«Viele sehen mich, aber sie schauen vorbei»
Erschienen
28.04.2022
Lenthe Basant sorgt dafür, dass Sehbehinderte die Apps und Websites der Migros nutzen können. Er ist selbst blind und wünscht sich, von seinen Mitmenschen mehr wahrgenommen zu werden.
Nur, husch, die Packung Milch holen, die beim letzten Einkauf vergessen ging. Einen Zahnpastafleck vom Hemd wischen. Mit dem Tram zur Arbeit fahren. Alles ganz selbstverständliche Tätigkeiten? Nicht für Lenthe Basant. «Wenn man sehbehindert ist, muss man sein ganzes Leben organisieren», sagt der 55-Jährige.

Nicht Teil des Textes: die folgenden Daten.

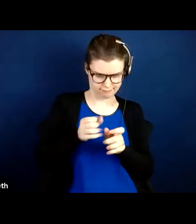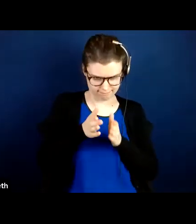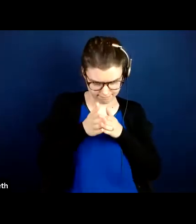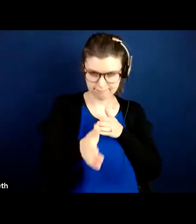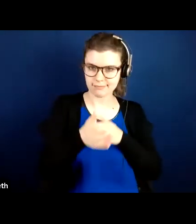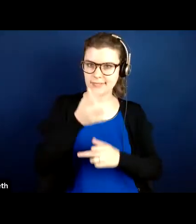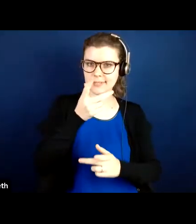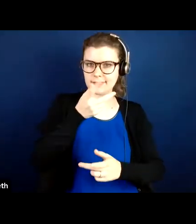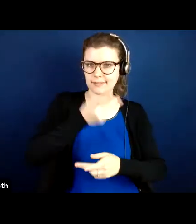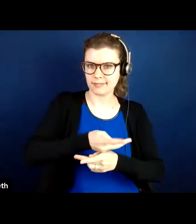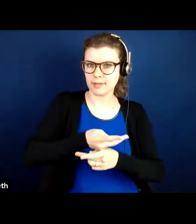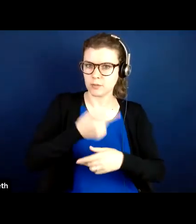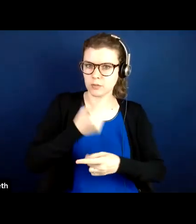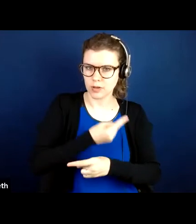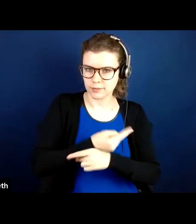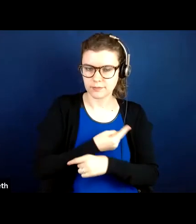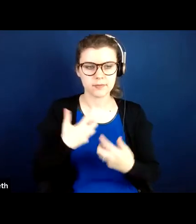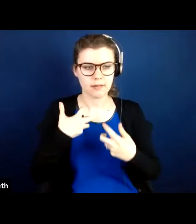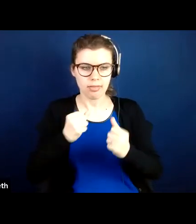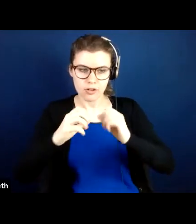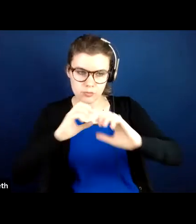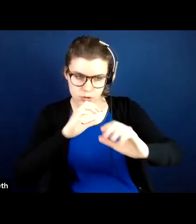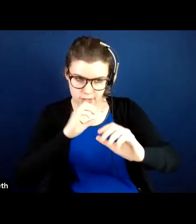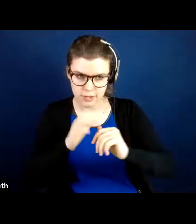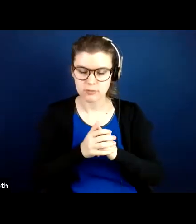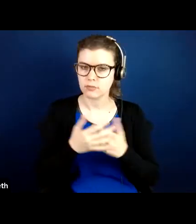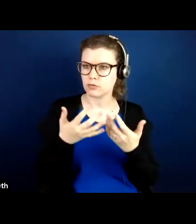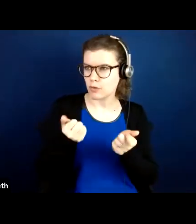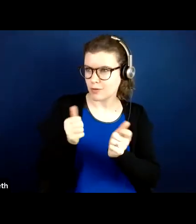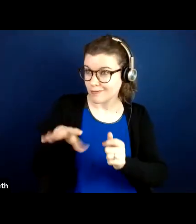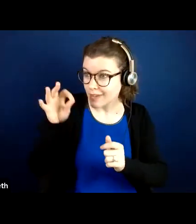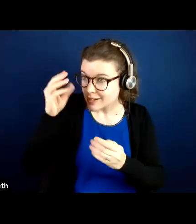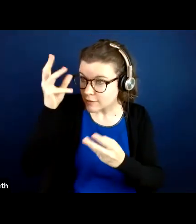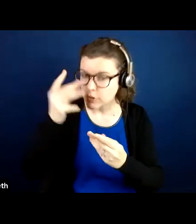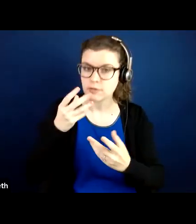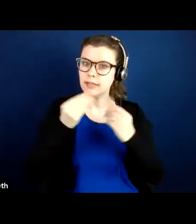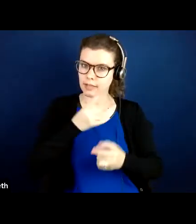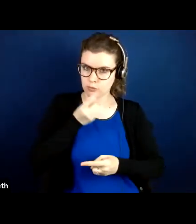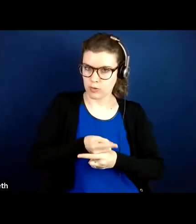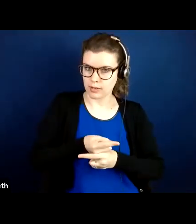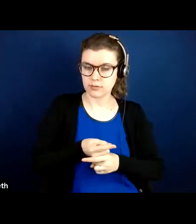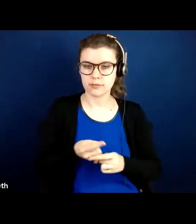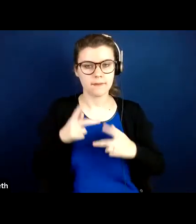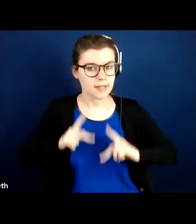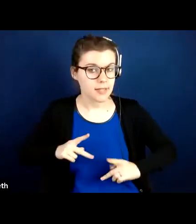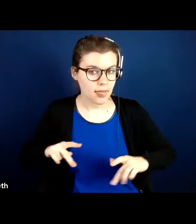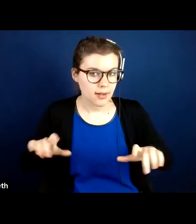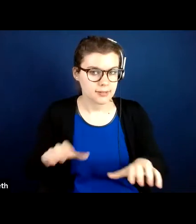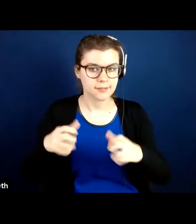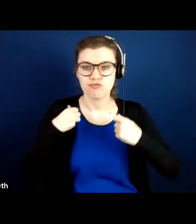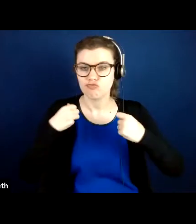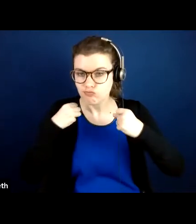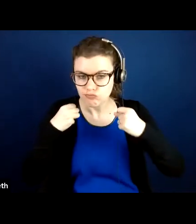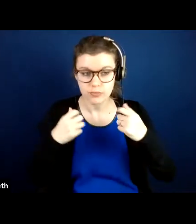communication, seeking information, eating well, physical activity, advocacy and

Es bleibt wenig Platz für Spontaneität, «weil ich für fast alles Unterstützung brauche.» Alles muss geplant sein, «sonst passiert es einfach nicht», resümiert Basant und zieht dabei die Augenbrauen hoch. «Auch das musste ich lernen», meint er und zeigt auf sein Gesicht.
Sehende Menschen kommunizieren zu einem grossen Teil nonverbal. Sie gestikulieren mit den Händen, blicken sich an, schütteln den Kopf. «Ich kann das auch, weil ich es geübt habe – trotzdem verpasse ich diesen Teil der Kommunikation und merke es eben zum Beispiel nicht, wenn jemand in einer Sitzung auf meinen Zahnpastafleck starrt», erklärt Basant. Er muss sich seinen Mitmenschen über Worte mitteilen. «Dadurch kann mich sehr gut und sehr genau ausdrücken. Wege kann ich bis ins Detail beschreiben. Nur fragt mich leider nie jemand danach!»
Als Customer Experience Specialist beim Migros-Genossenschafts-Bund stellt er immerhin sicher, dass Menschen online die richtige Abzweigung finden. «Ich bin dafür verantwortlich, dass die Websites und Apps der Migros auch für Sehbehinderte zugänglich sind.» Wichtigstes Werkzeug hierfür ist der sogenannte Screenreader, eine Software, die vorliest, was auf einem Handy- oder Laptopbildschirm sichtbar ist. «Ist etwas unklar, kann ich es auch auf meiner Blindenschrifttastatur nachlesen.» Dabei stösst Basant immer wieder auf Fehler und Stolpersteine, die er dann mit dem Entwicklerteam bespricht. «Unser Ziel ist, dass ich das Angebot genauso nutzen kann, wie es Sehende auch tun.» Weshalb das so wichtig ist? «Weil es mir Unabhängigkeit gibt», so Basant.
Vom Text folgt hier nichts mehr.